The rhetorical build-up has already begun. There are increasingly bellicose statements from Israel about Iran’s developing nuclear capability, and from Republican presidential candidates such as Rick Perry who has said the U.S . should support Israel’s attacking Iran “every way we can” up to and “including military action.”

This mirrors the kind of escalation in rhetoric that led us into engaging in “pre-emptive war,” the so-called “Bush Doctrine,” and attacking Iraq.

Attacking a country that has not attacked us violates Just War Theory; to attack Iran because theoretically it is closer to gaining nuclear capability is immoral. It is an unjust use of force. If that attack is led by countries that already have nuclear capability, is hypocrisy. It will also harden the attitudes of the other countries in the Middle East against the U.S., Israel and the “West.”

One of the supreme ironies here is that one can argue the real winner of the Iraq war was probably Iran, as Mohammed Brazzi, Adjunct Senior Fellow at the Council on Foreign Relations, has done. Brazzi observes that despite President Bush’s declaration in 2003 that “’A new regime in Iraq would serve as a dramatic and inspiring example of freedom for other nations in the region,’” what happened instead is that “the Iraq war has unleashed a new wave of sectarian hatred and upset the Persian Gulf’s strategic balance, helping Iran consolidate its role as the dominant regional power.”

The “Arab Spring” has eroded Iran’s regional influence, however, and the renewed drive by Iran to acquire nuclear weapons may be driven by Iran’s desire to regain that influence.

An attack on Iran by Israel, supported by Western allies, might or might not be able to retard Iran’s nuclear development but it would serve to raise Iran’s stature in the Middle East once again.
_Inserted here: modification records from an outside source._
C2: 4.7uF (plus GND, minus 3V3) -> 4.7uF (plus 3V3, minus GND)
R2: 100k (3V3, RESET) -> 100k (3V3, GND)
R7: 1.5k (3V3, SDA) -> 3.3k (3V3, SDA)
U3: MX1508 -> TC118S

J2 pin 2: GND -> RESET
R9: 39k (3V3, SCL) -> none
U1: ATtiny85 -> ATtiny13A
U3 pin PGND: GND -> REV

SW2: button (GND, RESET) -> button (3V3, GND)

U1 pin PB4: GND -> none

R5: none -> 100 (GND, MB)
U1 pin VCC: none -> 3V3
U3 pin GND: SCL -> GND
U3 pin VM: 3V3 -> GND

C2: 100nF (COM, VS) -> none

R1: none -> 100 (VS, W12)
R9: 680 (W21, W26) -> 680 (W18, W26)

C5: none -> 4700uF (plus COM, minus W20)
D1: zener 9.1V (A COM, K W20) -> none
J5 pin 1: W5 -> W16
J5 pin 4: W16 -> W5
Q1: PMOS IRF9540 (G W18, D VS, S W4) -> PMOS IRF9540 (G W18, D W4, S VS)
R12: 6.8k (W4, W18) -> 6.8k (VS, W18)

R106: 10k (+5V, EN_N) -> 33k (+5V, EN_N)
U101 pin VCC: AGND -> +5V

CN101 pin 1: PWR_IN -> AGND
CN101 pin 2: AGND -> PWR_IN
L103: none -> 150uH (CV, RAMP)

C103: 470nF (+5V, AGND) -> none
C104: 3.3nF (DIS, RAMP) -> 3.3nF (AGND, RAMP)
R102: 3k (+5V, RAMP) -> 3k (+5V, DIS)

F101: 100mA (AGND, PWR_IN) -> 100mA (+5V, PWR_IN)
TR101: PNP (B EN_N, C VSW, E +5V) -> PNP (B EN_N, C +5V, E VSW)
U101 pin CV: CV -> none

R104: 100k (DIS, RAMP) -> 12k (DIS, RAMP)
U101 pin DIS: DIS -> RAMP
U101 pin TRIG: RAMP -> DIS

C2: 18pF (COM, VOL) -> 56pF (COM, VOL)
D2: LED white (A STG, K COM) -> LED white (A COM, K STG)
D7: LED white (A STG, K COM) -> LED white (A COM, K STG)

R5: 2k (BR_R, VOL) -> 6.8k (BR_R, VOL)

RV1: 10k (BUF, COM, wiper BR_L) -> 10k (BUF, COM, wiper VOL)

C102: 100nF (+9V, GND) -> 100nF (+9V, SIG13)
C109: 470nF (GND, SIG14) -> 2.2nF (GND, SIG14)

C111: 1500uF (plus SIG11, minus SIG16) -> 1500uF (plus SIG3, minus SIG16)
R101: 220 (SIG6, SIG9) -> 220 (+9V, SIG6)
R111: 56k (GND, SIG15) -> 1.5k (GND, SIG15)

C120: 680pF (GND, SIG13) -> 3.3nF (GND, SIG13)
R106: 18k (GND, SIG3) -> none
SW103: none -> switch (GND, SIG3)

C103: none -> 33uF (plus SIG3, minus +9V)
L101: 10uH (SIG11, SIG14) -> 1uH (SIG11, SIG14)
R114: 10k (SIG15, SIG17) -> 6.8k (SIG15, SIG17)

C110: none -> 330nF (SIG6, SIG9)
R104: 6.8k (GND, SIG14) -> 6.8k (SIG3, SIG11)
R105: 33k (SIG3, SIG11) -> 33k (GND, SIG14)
It would unite the Iranians against Israel and the West and turn the Iranian opposition from opposing Iran’s tyrannical leadership to opposing Israel and the West. It would also serve to increase Iran’s power in the region as the one country deemed so dangerous to the West and its allies it is attacked.

Is raising the profile of Iran again really in the interest of long-term security for Israel, for the region, and for the world? I think not.

There is also a disturbing anti-religious tone in some of the language of “concern” about Iran acquiring nuclear weapons as in this statement that there are “deepening concerns that Iran is preparing to cross a threshold that will bring the country’s ruling clerics within easy grasp of nuclear arms.

Are the “ruling clerics” of Iran inherently more unstable as leaders of a nuclear power than those of other ideologies? More inherently unstable than the Communists were during the Cold War, for example? There is plenty of instability in political leadership around the world; we need not single out religious leadership as especially to be feared.

Look. We already know what has to happen here. The approach to Iran’s nuclear build-up needs to be increased diplomatic pressure such as China and Russia (and the U.S.) are already advocating, along with international sanctions, inspections and continued observation. Other Gulf States can quietly be engaged in this effort as they too have reason to fear a nuclear armed Iran.

Let’s remember what a disaster the attack on Iraq has been for the Middle East, for Israel’s security, for the United States in terms of blood shed and huge deficits acquired.

Don’t tell me the ‘window is closing’ for military action against Iran’s developing nuclear capability. There are many options still on the table short of bombing and the consequent possibility of another war in the Middle East.

Let’s not support attacking Iran. It is immoral, it is unjust, and it will be as disastrous as the attack on Iraq.